13 August 2024

A typo that prevents you from getting help

Barriers for victim-survivors to reach out for help and receive assistance from professional frontline responders are manifold. We discovered this in depth when we started our project researching what keeps those affected by domestic violence from making their way into the help system. The answers, we hoped, would explain, why we still have such unacceptably high numbers of intimate partner homicide. To be honest, we already had a clue that we would discover a lot of barriers, but not that it would be so many (find the report here). If you want to tell your friends about why those affected by domestic violence do not “just break up and have their peace”, you do not know where to start. At least this video could help you to understand how perpetrators keep their victims in the relationship: It is not easy but rather tricky, if not dangerous, to leave an abusive intimate relationship. Persons affected are weary, isolated by the perpetrator and thus, unable to receive support from friends and family.

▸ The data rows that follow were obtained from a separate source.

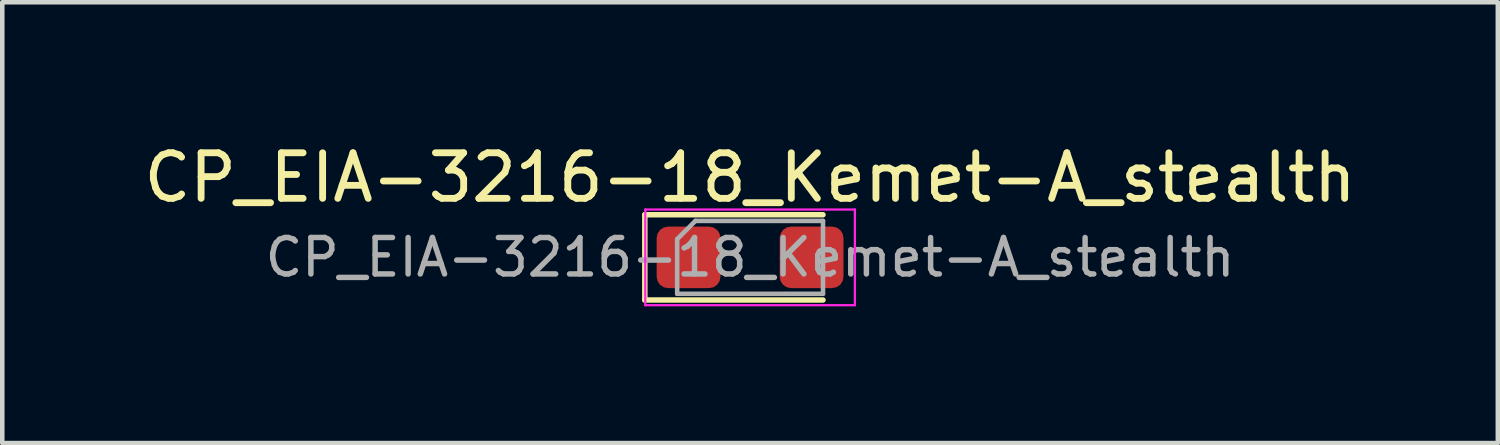
<source format=kicad_pcb>
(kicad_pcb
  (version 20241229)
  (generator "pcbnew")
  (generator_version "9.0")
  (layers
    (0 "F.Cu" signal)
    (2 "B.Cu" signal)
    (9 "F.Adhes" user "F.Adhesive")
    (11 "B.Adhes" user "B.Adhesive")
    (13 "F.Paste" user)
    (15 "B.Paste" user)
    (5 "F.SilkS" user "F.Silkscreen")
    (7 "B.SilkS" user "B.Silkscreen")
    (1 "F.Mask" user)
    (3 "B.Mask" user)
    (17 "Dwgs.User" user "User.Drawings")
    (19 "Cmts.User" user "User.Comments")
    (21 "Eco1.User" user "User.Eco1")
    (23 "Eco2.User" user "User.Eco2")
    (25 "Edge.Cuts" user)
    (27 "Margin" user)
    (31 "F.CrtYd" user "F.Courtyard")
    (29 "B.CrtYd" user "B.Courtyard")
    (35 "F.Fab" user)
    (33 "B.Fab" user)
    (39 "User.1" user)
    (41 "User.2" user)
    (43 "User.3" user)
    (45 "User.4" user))
  (footprint "CP_EIA-3216-18_Kemet-A_stealth"
    (layer "F.Cu")
    (at 13.411 2.598)
    (property "Reference" "CP_EIA-3216-18_Kemet-A_stealth" (at 0 -1.75 0) (layer "F.SilkS") (effects (font (size 1 1) (thickness 0.15))))
    (attr smd)
    (fp_line (start -2.31 -0.935) (end -2.31 0.935) (stroke (width 0.12) (type solid)) (layer "F.SilkS"))
    (fp_line (start -2.31 0.935) (end 1.6 0.935) (stroke (width 0.12) (type solid)) (layer "F.SilkS"))
    (fp_line (start 1.6 -0.935) (end -2.31 -0.935) (stroke (width 0.12) (type solid)) (layer "F.SilkS"))
    (fp_line (start -2.3 -1.05) (end 2.3 -1.05) (stroke (width 0.05) (type solid)) (layer "F.CrtYd"))
    (fp_line (start -2.3 1.05) (end -2.3 -1.05) (stroke (width 0.05) (type solid)) (layer "F.CrtYd"))
    (fp_line (start 2.3 -1.05) (end 2.3 1.05) (stroke (width 0.05) (type solid)) (layer "F.CrtYd"))
    (fp_line (start 2.3 1.05) (end -2.3 1.05) (stroke (width 0.05) (type solid)) (layer "F.CrtYd"))
    (fp_line (start -1.6 -0.4) (end -1.6 0.8) (stroke (width 0.1) (type solid)) (layer "F.Fab"))
    (fp_line (start -1.6 0.8) (end 1.6 0.8) (stroke (width 0.1) (type solid)) (layer "F.Fab"))
    (fp_line (start -1.2 -0.8) (end -1.6 -0.4) (stroke (width 0.1) (type solid)) (layer "F.Fab"))
    (fp_line (start 1.6 -0.8) (end -1.2 -0.8) (stroke (width 0.1) (type solid)) (layer "F.Fab"))
    (fp_line (start 1.6 0.8) (end 1.6 -0.8) (stroke (width 0.1) (type solid)) (layer "F.Fab"))
    (fp_text user "${REFERENCE}" (at 0 0 0) (layer "F.Fab") (effects (font (size 0.8 0.8) (thickness 0.12))))
    (pad "1" smd roundrect (at -1.35 0) (size 1.4 1.35) (layers "F.Cu" "F.Mask" "F.Paste") (roundrect_rratio 0.185))
    (pad "2" smd roundrect (at 1.35 0) (size 1.4 1.35) (layers "F.Cu" "F.Mask" "F.Paste") (roundrect_rratio 0.185)))
  (gr_rect
    (start -3 -3)
    (end 29.821 6.673)
    (stroke (width 0.1) (type default))
    (fill no)
    (layer "Edge.Cuts")))
</source>
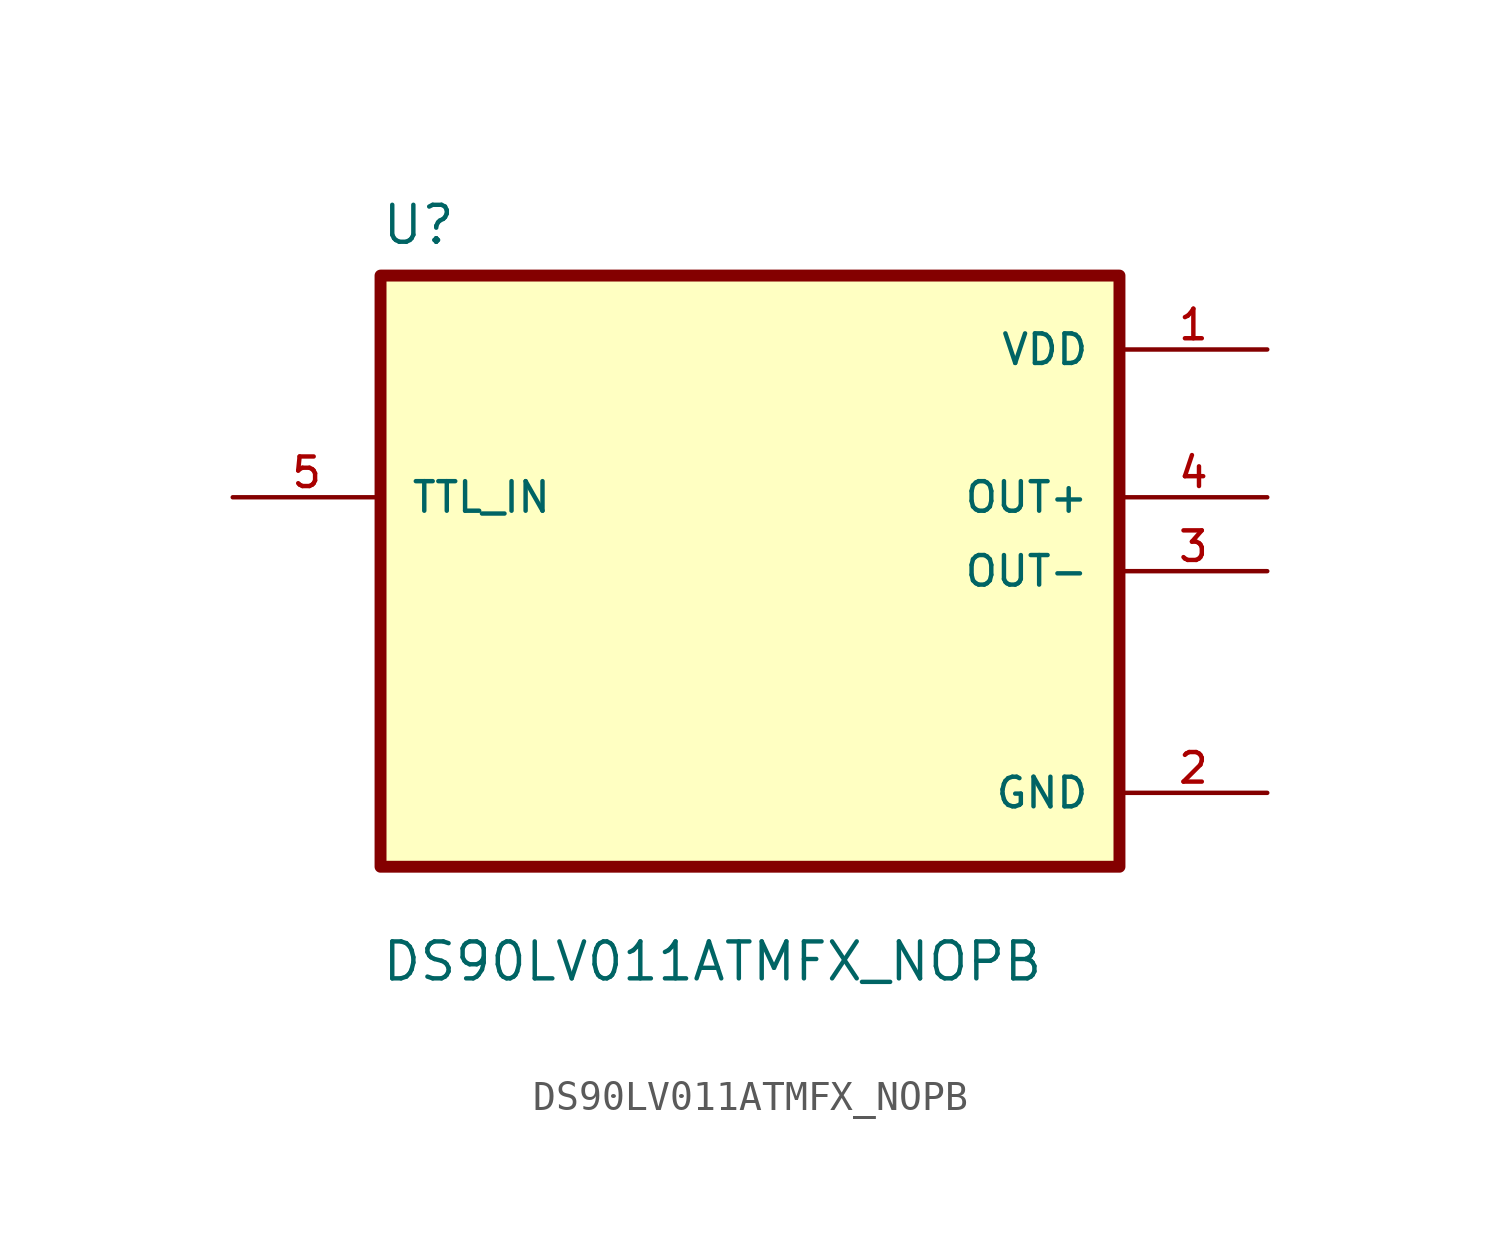
<source format=kicad_sym>
(kicad_symbol_lib
  (version 20211014)
  (generator kicad_symbol_editor)
  (symbol "DS90LV011ATMFX_NOPB"
    (pin_names
      (offset 1.016))
    (property "Reference" "U"
      (at -12.7 11.16 0.0)
      (effects (font (size 1.27 1.27)) (justify bottom left)))
    (property "Value" "DS90LV011ATMFX_NOPB"
      (at -12.7 -14.16 0.0)
      (effects (font (size 1.27 1.27)) (justify bottom left)))
    (symbol "DS90LV011ATMFX_NOPB_0_0"
      (rectangle (start -12.7 -10.16) (end 12.7 10.16) (stroke (width 0.41)) (fill (type background)))
      (pin input line (at -17.78 2.54 0) (length 5.08) (name "TTL_IN" (effects (font (size 1.016 1.016)))) (number "5" (effects (font (size 1.016 1.016)))))
      (pin power_in line (at 17.78 7.62 180.0) (length 5.08) (name "VDD" (effects (font (size 1.016 1.016)))) (number "1" (effects (font (size 1.016 1.016)))))
      (pin output line (at 17.78 2.54 180.0) (length 5.08) (name "OUT+" (effects (font (size 1.016 1.016)))) (number "4" (effects (font (size 1.016 1.016)))))
      (pin output line (at 17.78 0.0 180.0) (length 5.08) (name "OUT-" (effects (font (size 1.016 1.016)))) (number "3" (effects (font (size 1.016 1.016)))))
      (pin power_in line (at 17.78 -7.62 180.0) (length 5.08) (name "GND" (effects (font (size 1.016 1.016)))) (number "2" (effects (font (size 1.016 1.016))))))))
</source>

Or they find themselves out of money.

When it comes to barriers on the part of the help system that keep victim-survivors from getting assistance, each sector has its specific impeding factors and elements: Police are often not specialised to deal with the problem, or they are accused of lacking empathy. Shelters often are prepared to assist women with children – however, if there is a teenage son, he is not admitted, so mothers have to stay with their sons where they wanted to flee from. Family doctors –the go-to address number one in bad relationship matters– do not dare to ask whether injuries or somatic complaints may result from violence, and instead describe pharmacological treatment.

And then there’s the helpline “Violence against Women”. Well-trained and equipped to help those in need 24/7. Since last summer women and their friends find support in any violence matters (e.g. financial and psychological) under 116016 in nearly all European countries. It would be easy and low-threshold to find help here, if there was not this problem that prevented women from receiving the help they would so desperately need: A typo. Yes! Admittedly, it is now four years past, when I walked through Hamburg in Germany, saw a billboard that drew attention to the helpline with the wrong number, namely a “1” at the place of the last “0”. Quite plausible, but wrong. A few days later, I called the helpline to tell them. Guess what they told me? The lady explained that she quite often receives similar calls also with regard to campaigns in other cities. However, these are not their but the city councils’ campaigns. So, the helpline usually doesn’t know who is when and where advertising on their behalf. Why just don’t copy and paste? Why not double-check? Why not remember that the number is not very plausible. Not to think of the consequences for the women, and their children! 

One year ago, when we started to work on the German version of our chatbot (launch will take place on August 21 in Berlin btw), we did some research on already existing conversational platforms and chat offers with regard to domestic violence in Germany. We came across a well-designed homepage set up by a private initiative and after I went through the page, I froze, because, again, there was the last “zero” exchanged by a “one”. I asked myself, if I was wrong and if in the meantime the number might have changed, so I called this wrong helpline number … until soon a voice in my phone told me that this number does not exist. Of course, I wrote to the people who set up the respective page and of course, they corrected the number. 

In Germany, the helpline operates under the 116016 since a dozen of years. And although it hurts to assume how many women have called not this but the wrong number, it is useless to freak out about this typo. No-one is free from making mistakes. We can be glad that we have the hotline, we can be glad that we have private initiatives and professional frontline responders who offer help in the dark epidemic of domestic violence. Still, it is important not to stop and relax on what has been reached so far. Numbers are still way too high. So, with our project – especially the chatbot, the training platforms and the upcoming policy tools – we are trying to give impulses to further professionalise the support for those in need of help and to lower thresholds and barriers. We’ll keep you updated.


About the authors

Catharina Vogt is a senior researcher at the German Police University. She completed her doctorate in psychology with her dissertation on "Respectful leadership: Analysis of its effects on followers". Her research focuses on value-oriented leadership and conflict resolution and was funded by the German Academic Exchange Service and a scholarship from Kühne Logistics University. From 2014 to 2018, she led the award-winning RespectResearchGroup at the University of Hamburg. Her current work unfolds in two projects: As part of the BMBF-funded GaTe project, she is researching precursors of intimate partner homicides. Moreover, she is co-coordinator of the EU-funded IMPROVE project, which aims to develop a chatbot for victims of domestic violence and improve the training and cooperation of professional frontline responders.